By Steve Sutherlin
Petroleum News Associate Editor 

Pebble Mine pencils nicely, says Thiessen

Development would be conventional, large-scale open pit mine with 31 to 62 year life, depending on production rate

 

Last updated 11/7/2004 at Noon



The future looks bright for the Pebble gold-copper-molybdenum project near Iliamna in southwestern Alaska. Northern Dynasty Minerals Ltd. President and CEO Ronald W. Thiessen said a preliminary assessment of the project indicates excellent potential for a long-life mine, having large-scale, low cost metal production.

The company said it undertook the assessment to quantify the Pebble project's cost parameters and to provide guidance for on-going engineering work to define the optimal scale of production. Preliminary forecasts and estimates in the report were developed to an order of magnitude level and are not based on systematic engineering studies, the company said in a Nov. 3 statement. The company said that at this early stage, data is incomplete and estimates were developed based on the expertise of the engineers involved. Independent engineer Derek Barratt, and Peter Beaudoin, an in-house engineer, were lead-authors of the study.

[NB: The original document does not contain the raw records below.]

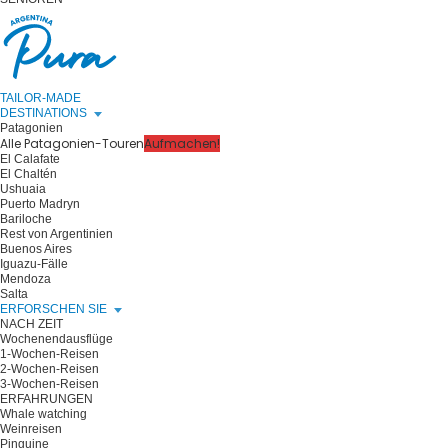
TAILOR-MADE
DESTINATIONS
Patagonien
Alle Patagonien-Touren
Aufmachen!
El Calafate
El Chaltén
Ushuaia
Puerto Madryn
Bariloche
Rest von Argentinien
Buenos Aires
Iguazu-Fälle
Mendoza
Salta
ERFORSCHEN SIE
NACH ZEIT
Wochenendausflüge
1-Wochen-Reisen
2-Wochen-Reisen
3-Wochen-Reisen
ERFAHRUNGEN
Whale watching
Weinreisen
Pinguine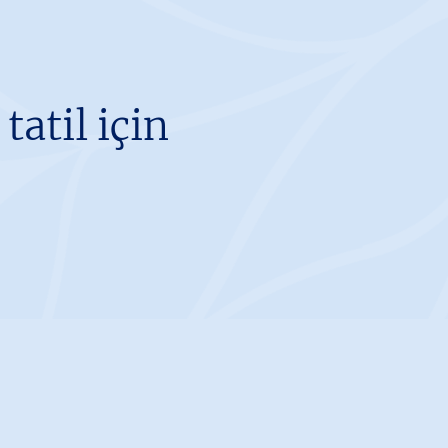
atil için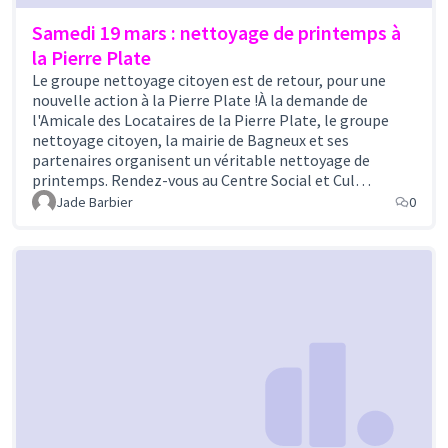
Samedi 19 mars : nettoyage de printemps à
la Pierre Plate
Le groupe nettoyage citoyen est de retour, pour une
nouvelle action à la Pierre Plate !À la demande de
l'Amicale des Locataires de la Pierre Plate, le groupe
nettoyage citoyen, la mairie de Bagneux et ses
partenaires organisent un véritable nettoyage de
printemps. Rendez-vous au Centre Social et Cul…
Jade Barbier
0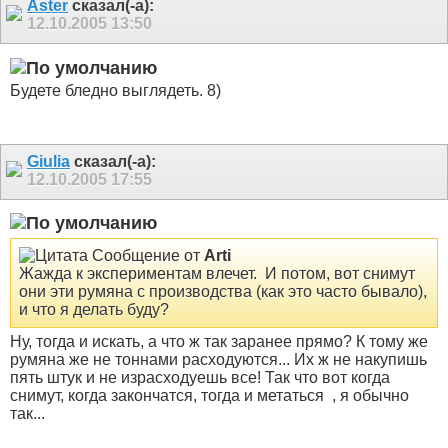
Aster
сказал(-а):
12.10.2005
13:50
Будете бледно выглядеть. 8)
Giulia
сказал(-а):
12.10.2005
17:55
Сообщение от
Arti
Жажда к экспериментам влечет.
И потом, вот снимут
они эти румяна с производства (как это часто бывало),
и что я делать буду?
Ну, тогда и искать, а что ж так заранее прямо? К тому же
румяна же не тоннами расходуются... Их ж не накупишь
пять штук и не израсходуешь все! Так что вот когда
снимут, когда закончатся, тогда и метаться
, я обычно
так...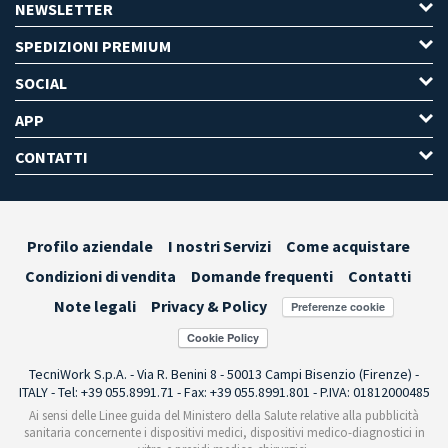
NEWSLETTER
SPEDIZIONI PREMIUM
SOCIAL
APP
CONTATTI
Profilo aziendale
I nostri Servizi
Come acquistare
Condizioni di vendita
Domande frequenti
Contatti
Note legali
Privacy & Policy
Preferenze cookie
TecniWork S.p.A. - Via R. Benini 8 - 50013 Campi Bisenzio (Firenze) -
ITALY - Tel: +39 055.8991.71 - Fax: +39 055.8991.801 - P.IVA: 01812000485
Ai sensi delle Linee guida del Ministero della Salute relative alla pubblicità
sanitaria concernente i dispositivi medici, dispositivi medico-diagnostici in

The preliminary assessment said the Pebble gold-copper-molybdenum porphyry deposit would be developed by conventional, large-scale, open pit mining methods. Four open pit stages were designed based on the block model proposed by Norwest Corp. in its February 2004 inferred mineral resource estimate of the Pebble deposit. The estimated inferred mineral resource is 2.74 billion tonnes grading 0.5 percent copper-equivalent (0.30 grams per tonne gold, 0.27 percent copper and 0.015 percent molybdenum above a cut-off grade of 0.30 percent copper-equivalent), containing 26.5 million ounces of gold and 16.5 billion pounds of copper.

Processing will produce concentrate

Processing of mill feed from the open pit will produce a flotation copper sulphide concentrate with gold and silver values as well as a separate molybdenum sulphide concentrate. Estimated metal recoveries of 88 percent for copper, 76 percent for gold and silver, and 60 percent for molybdenum were used in financial modeling.

Estimates are based on on-going test work, and are comparable to other large gold-copper porphyry mines, the company said. Copper concentrate was estimated to grade 28 percent copper, 26.6 grams per tonne gold, and 100 grams per tonne silver. Molybdenum sulphide flotation concentrate was estimated to grade 50 percent molybdenum. Copper concentrate would be transported via pipeline to a storage/dewatering/port facility at tidewater. Molybdenum sulphide concentrate would be packaged and shipped to market separately.

The preliminary assessment examined three production rate scenarios: 100,000 tonnes per day, 200,000 tonnes per day and a phased expansion from 100,000 tonnes per day to 200,000 tonnes per day in year six.

The analyses show that at the lowest production rate considered, the project would produce an annual average of 256 million pounds of copper, 365,000 ounces of gold, 8 million pounds of molybdenum, and 1.4 million ounces of silver during the first 10 years of a 62 year mine life.

At the largest scale studied, the project would produce an annual average of 470 million pounds of copper, 674,000 ounces of gold, 15 million pounds of molybdenum, and 2.5 million ounces of silver during the first 10 years of a 31 year mine life.